Parce que ces pays ont opté pour des mesures de distanciation souples (qu'ils durcissent aujourd'hui)
En Corée du Sud, comme à Singapour ou encore à Taiwan, la stratégie pour enrayer l'épidémie résidait dans une politique forte de traçage des contacts des malades, d'isolement des cas dépistés et de contrôles accrus aux frontières. Très tôt, Singapour a pris la décision lourde d'interdire l'entrée des voyageurs de Chine, alors même que l'Organisation mondiale de la santé (OMS) déconseillait de telles mesures. Hong Kong a imposé une quarantaine stricte à ses expatriés de retour sur son sol, comme l'explique Courrier international (article payant). La Corée du Sud s'est, elle, très tôt lancée dans une campagne de dépistage massif (plus de 485 000 tests au 8 avril).

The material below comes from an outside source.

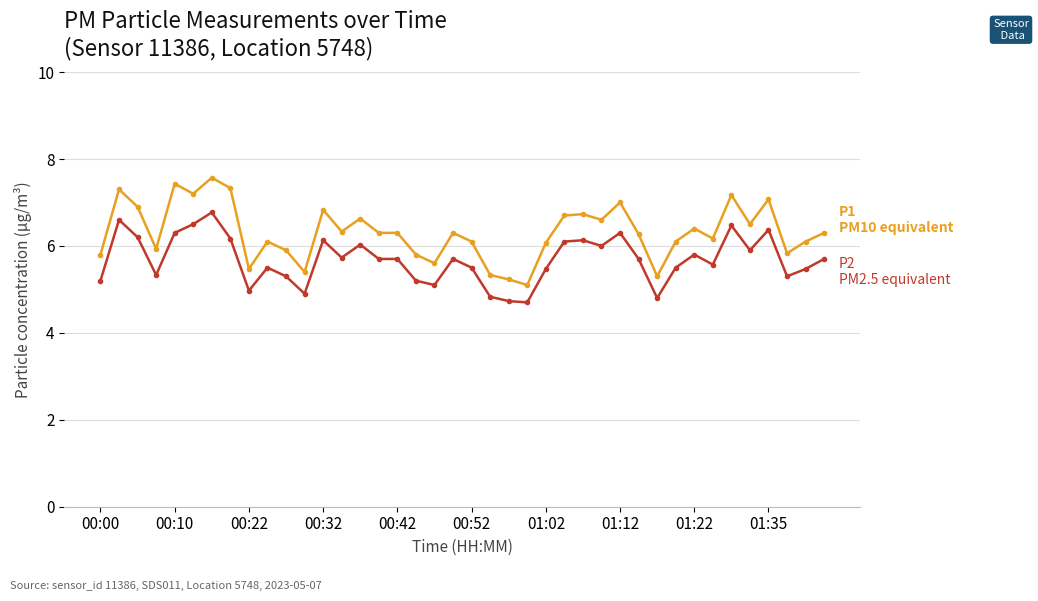

What is the maximum value shown in the chart?

7.6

Ces stratégies permettaient de minimiser les impacts de l'épidémie sur la vie économique et sociale. Elles ont permis d'éviter le confinement en Asie du Nord-Est et à Singapour. A Hong Kong, par exemple, les écoles sont fermées depuis la fin du mois de janvier et les habitants sont incités à travailler depuis leur domicile. Mais ils sont libres de sortir de chez eux. A Taïwan, commerces, restaurants et écoles sont restés ouverts, constate Le Monde.
Mais la résurgence des cas a pour conséquence une mise en place de mesures plus strictes. A Singapour, tout rassemblement est désormais interdit, depuis le 7 avril. Un confinement strict a été instauré jusqu'au 4 mai. Tout contrevenant risque une amende de 10 000 dollars (9 200 euros) et six mois d'emprisonnement, précise L'Express. A Hong Kong, le gouvernement a ordonné la fermeture des bars, karaokés ou encore des cinémas. Il est interdit de se réunir en public à plus de quatre, depuis le 28 mars. Au Japon, pays jusque-là relativement épargné par l'épidémie, les hôpitaux de Tokyo ont presque été débordés, face à l'afflux de malades (9 231 cas, 190 morts). Les autorités ont décrété l'état d'urgence, le 7 avril, mais celui-ci n'a pas de réelle valeur coercitive, selon La Croix. Il permet de recommander aux Japonais d'éviter les sorties et de télétravailler.